Article by Grant Robertson, The Globe and Mail
More than a million dollars of medical marijuana has been destroyed so far amid the fallout from a tainted cannabis scare hitting the government-regulated sector, as patients’ fears grow that Health Canada has no way of knowing how big the problem actually is.
Canopy Growth Corp., which recently acquired Mettrum Ltd., said on Tuesday that it has written off about $800,000 of costs owing to a series of product recalls Mettrum announced starting in November.
Those recalls came after Mettrum was caught with a banned pesticide and known carcinogen in products that were sold in 2016. A former Mettrum employee told The Globe and Mail that he witnessed staff spraying plants with myclobutanil as far back as 2014, despite knowing the chemical is prohibited, because it emits hydrogen cyanide when heated.
To evade detection, he said, staff hid the pesticide in the ceiling tiles of the company’s offices when Health Canada inspectors visited the site, aware that the department wasn’t testing the plants for banned chemicals.

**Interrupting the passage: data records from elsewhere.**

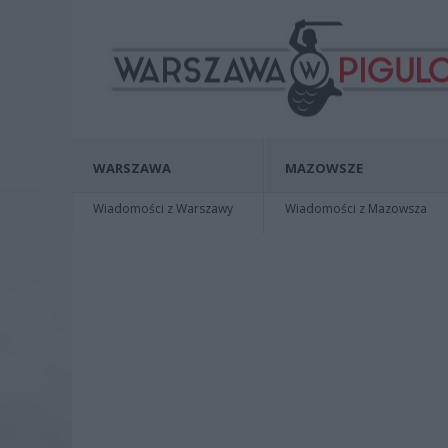
WARSZAWA
MAZOWSZE
Wiadomości z Warszawy
Wiadomości z Mazowsza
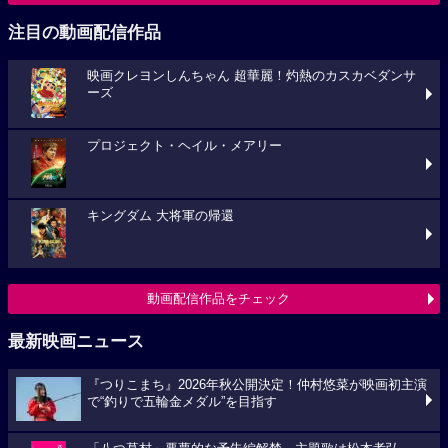
注目の動画配信作品
映画クレヨンしんちゃん 超華麗！灼熱のカスカベダンサ
ーズ
プロジェクト・ヘイル・メアリー
キングダム 大将軍の帰還
動画配信作品をチェック
最新映画ニュース
『つりこまち』2026年秋公開決定！仲村悠菜が映画初主演
で“釣りで五輪金メダル”を目指す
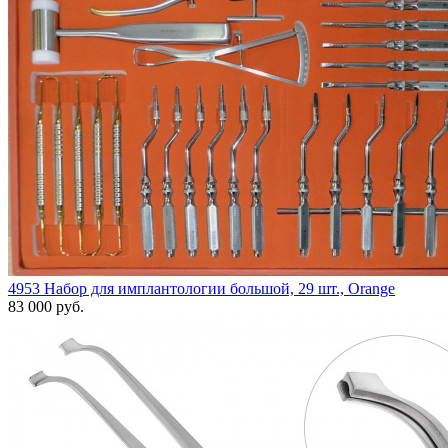
4953 Набор для имплантологии большой, 29 шт., Orange
83 000 руб.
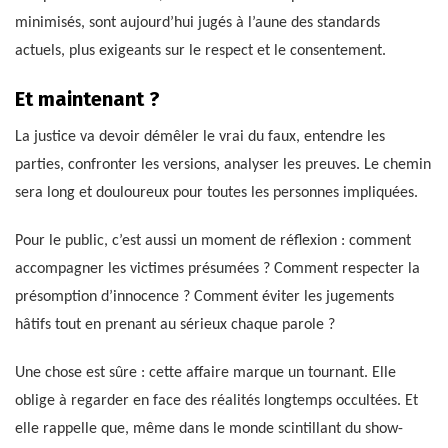
minimisés, sont aujourd’hui jugés à l’aune des standards
actuels, plus exigeants sur le respect et le consentement.
Et maintenant ?
La justice va devoir démêler le vrai du faux, entendre les
parties, confronter les versions, analyser les preuves. Le chemin
sera long et douloureux pour toutes les personnes impliquées.
Pour le public, c’est aussi un moment de réflexion : comment
accompagner les victimes présumées ? Comment respecter la
présomption d’innocence ? Comment éviter les jugements
hâtifs tout en prenant au sérieux chaque parole ?
Une chose est sûre : cette affaire marque un tournant. Elle
oblige à regarder en face des réalités longtemps occultées. Et
elle rappelle que, même dans le monde scintillant du show-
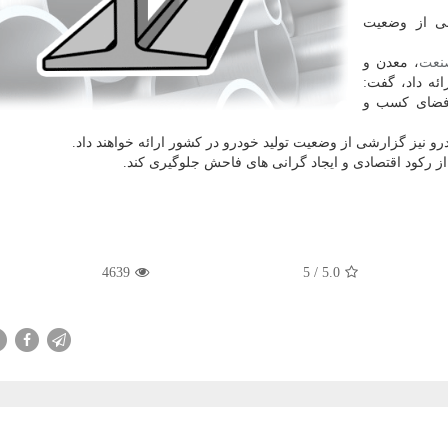
ی از وضعیت
نعت
، معدن و
ن ارائه داد، گفت:
د فضای كسب و
ودرو نیز گزارشی از وضعیت تولید خودرو در كشور ارائه خواهند داد.
 از ركود اقتصادی و ایجاد گرانی های فاحش جلوگیری كند.
4639
/ 5
5.0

Mettrum’s recall is one of several to hit the sector after OrganiGram Holdings Inc. was also caught selling products containing myclobutanil, forcing it to recall and destroy several hundred thousand dollars worth of product.
While Health Canada has since attached new conditions to the licences of Mettrum and Organigram, requiring them to test products to prove they are clean, the federal department told The Globe it is not placing those same restrictions on the broader industry, which is made up of 38 companies – and is essentially left to police itself.